1:45 PM - 2:00 PM
[ACG36-05] Remote sensing of cloud using the deep learning based on three-dimensional radiative transfer
Keywords:deep learning, remote sensing, cloud, radiative transfer
We will present a few applications of the deep learning to remote sensing of cloud from satellite- and ground-based optical measurements. In optical remote sensing of clouds, three-dimensional (3-D) radiative transfer effects are a major source of retrieval errors. Radiative interactions operate across spatial elements of the cloudy atmosphere at a wide range of spatial scales. Radiance measured at each pixel of an image taken by a satellite-based imager or ground-based camera is influenced by not only cloud density and microphysical properties along the line of sight but also the spatial distribution of clouds in a wide domain surrounding the line of sight. Although the retrieval of cloud properties is usually based on the independent pixel approximation assuming a plane-parallel, homogeneous cloud for each image pixel, the 3-D radiative interaction makes it difficult to retrieve cloud properties at pixel level if one uses single-pixel radiances solely. Thus, use of multiple pixels looks attractive, offering a great potential to accurately retrieve cloud properties from an image. Convolutional neural networks (CNNs) naturally traces the 3-D radiative effects that appear across image pixels, which traditional single-pixel approaches cannot capture. We have thus developed deep learning models to estimate the spatial distribution of cloud properties from multi-spectral, multi-pixel cloud retrieval from satellite imagery and images taken by a ground-based digital camera. Training data of pseudo-observation radiances are made from simulations using a Monte Carlo 3-D radiative transfer model for cloud fields simulated by a large eddy simulation model with high spatial resolution.
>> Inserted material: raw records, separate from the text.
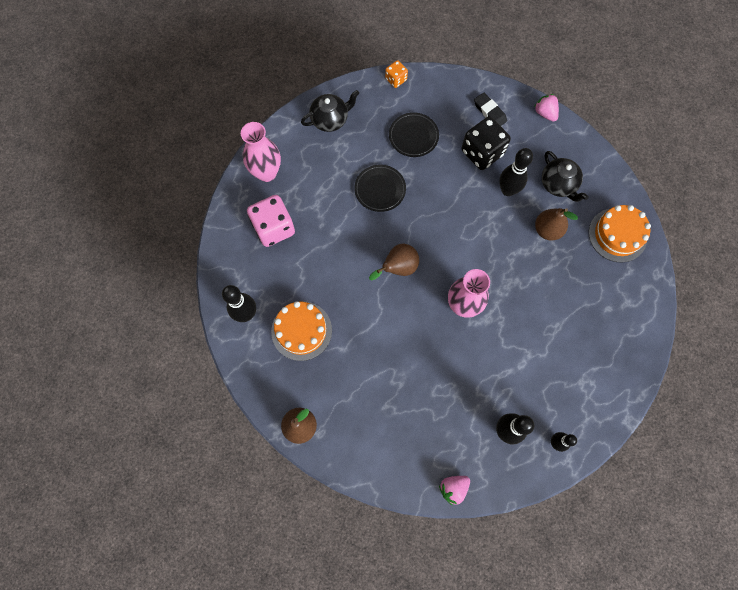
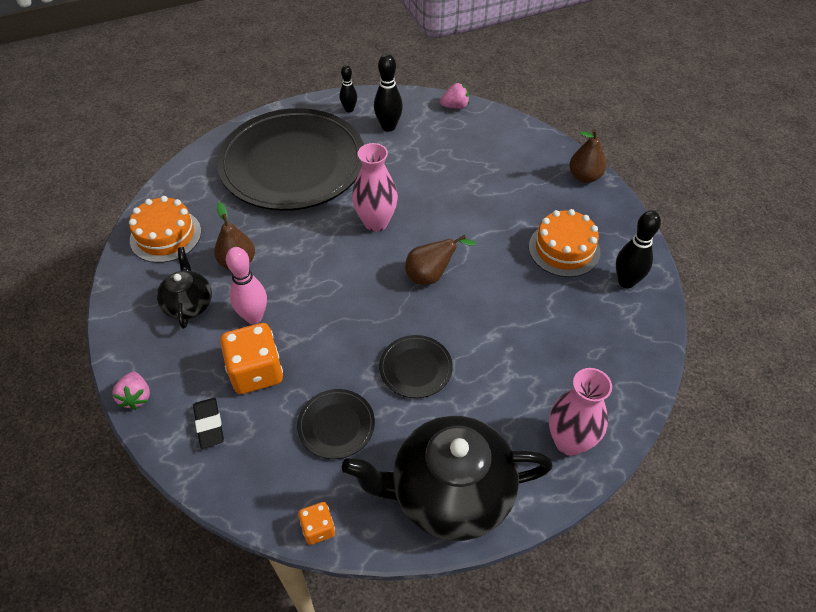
camera: 160 degrees left, 20 degrees down
(274, 228) = (574, 364): pink dice -> none
(330, 120) = (449, 493): black teapot -> black teapot, size x1.93
(482, 153) = (256, 372): black dice -> orange dice
(507, 190) = (254, 317): black bowling pin -> pink bowling pin
(566, 346) = (293, 164): none -> black plate

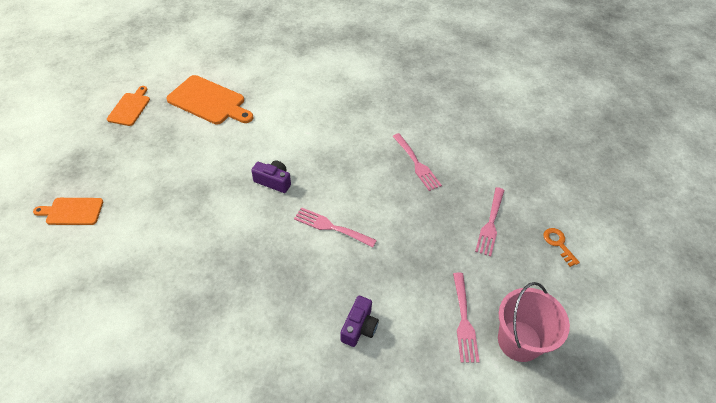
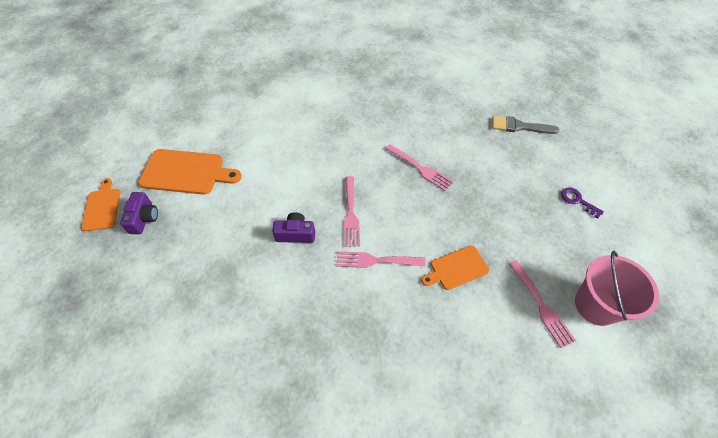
camera: 20 degrees left, 5 degrees up
(72, 211) = (92, 349): orange cutting board -> orange cutting board (456, 268)
(359, 327) = (455, 353): purple camera -> purple camera (144, 218)
(490, 224) = (513, 203): pink fork -> pink fork (351, 214)
(539, 157) = (519, 126): none -> grey brush
(558, 244) = (577, 201): orange key -> purple key

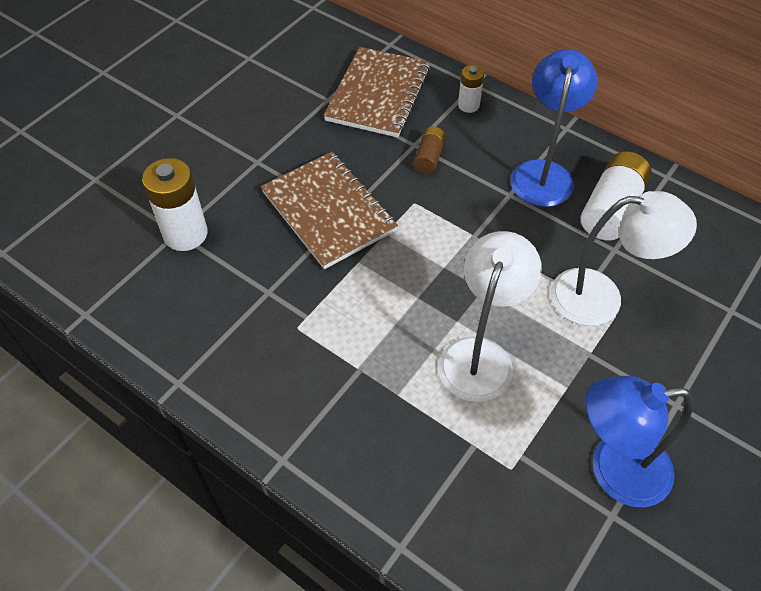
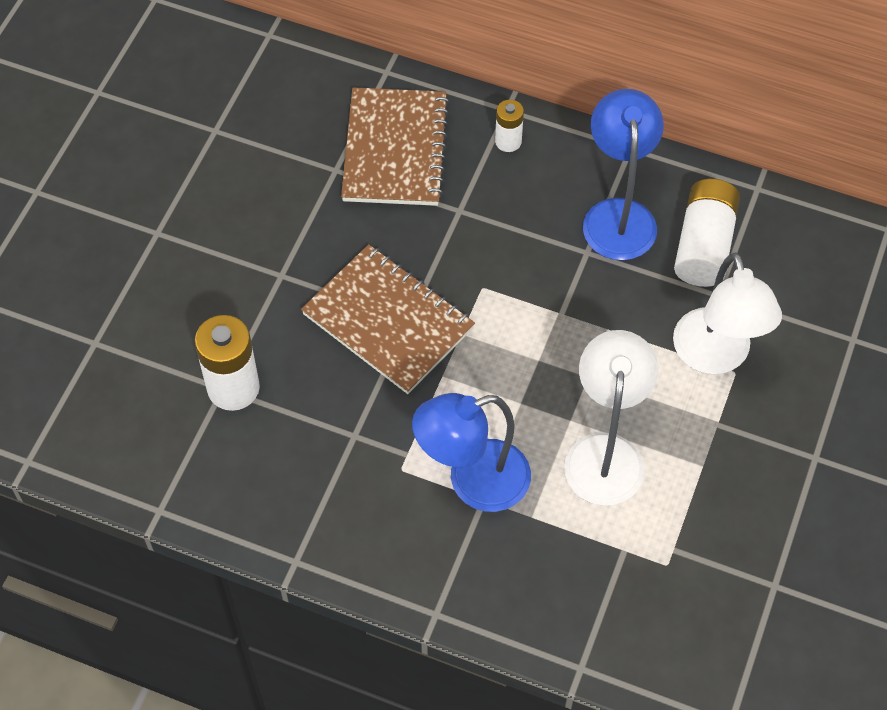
camera: 15 degrees left, 5 degrees up
(429, 157) = (482, 224): brown battery -> none
(601, 298) = (716, 356): white lamp -> white lamp turned 90 degrees clockwise
(614, 470) = (767, 541): blue lamp -> blue lamp (473, 481)

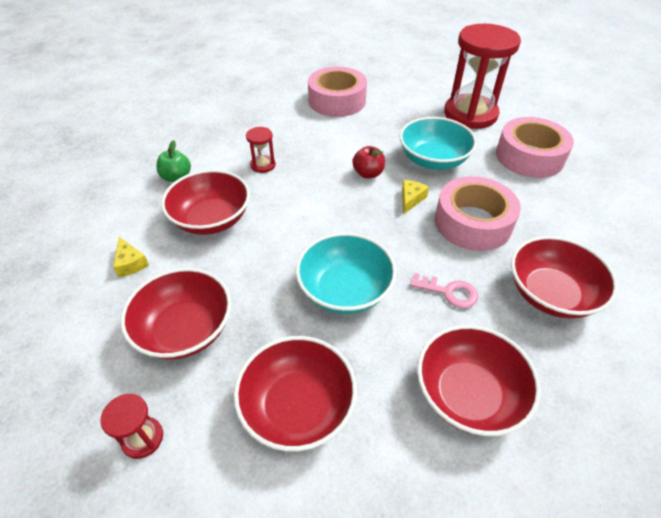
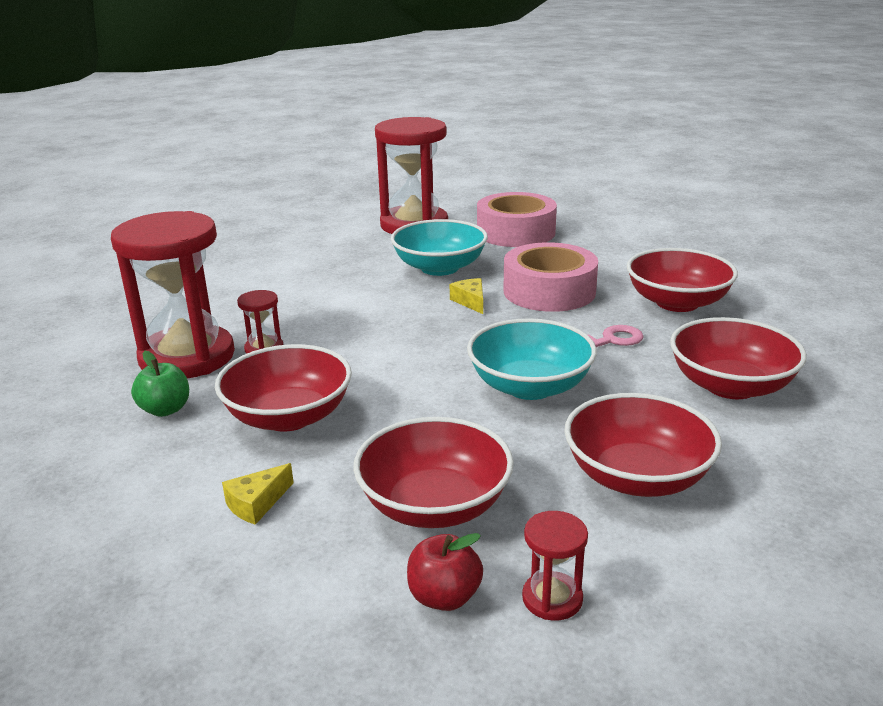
camera: 45 degrees left, 20 degrees down
(130, 263) = (257, 503): yellow cheese -> yellow cheese turned 120 degrees clockwise
(227, 149) = (187, 357): none -> red hourglass
(337, 101) = (252, 266): pink tape -> none
(368, 173) = (396, 303): red apple -> red apple (444, 597)

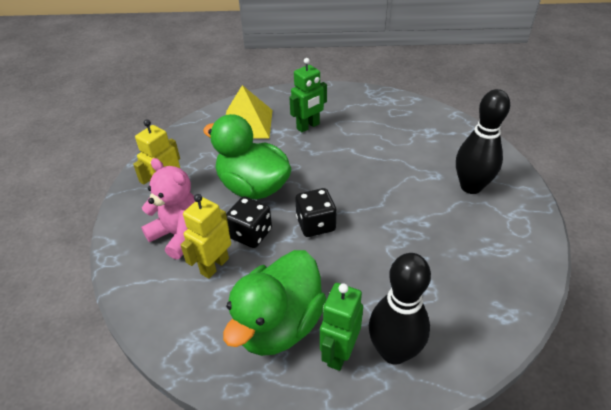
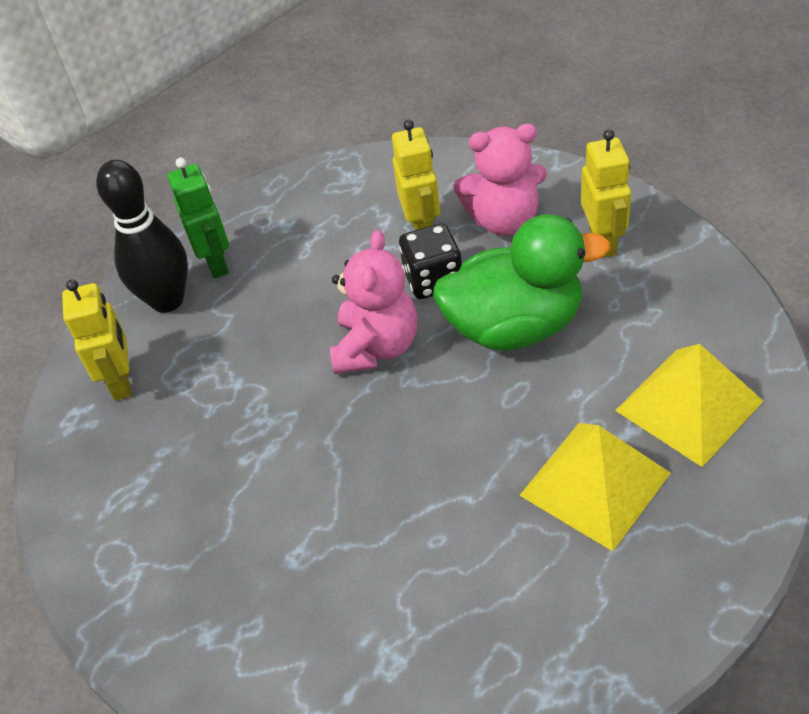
camera: 140 degrees right, 5 degrees up
(279, 324) = (295, 239): green duck -> none
(308, 126) = (595, 484): green robot -> yellow pyramid
(315, 224) = (376, 347): black dice -> pink teddy bear
(462, 314) = (122, 381): none -> yellow robot
(471, 187) = (226, 578): black bowling pin -> none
In this case, the deep learning model is trained to learn the multi-scale spatial structure of clouds in addition to the complicated relationships between cloud properties and radiances. Deep CNNs show high retrieval accuracy for cloud properties such as cloud optical thickness and effective droplet radius from multi-spectral images of visible, near-infrared, and shortwave infrared channels, efficiently deriving the spatial distribution of cloud properties at multiple pixels all at once from radiances at multiple pixels. By using multi-scale features in the images, it is possible to recover the information lost in 3-D radiative transfer. Results show significantly better accuracy compared with traditional approaches.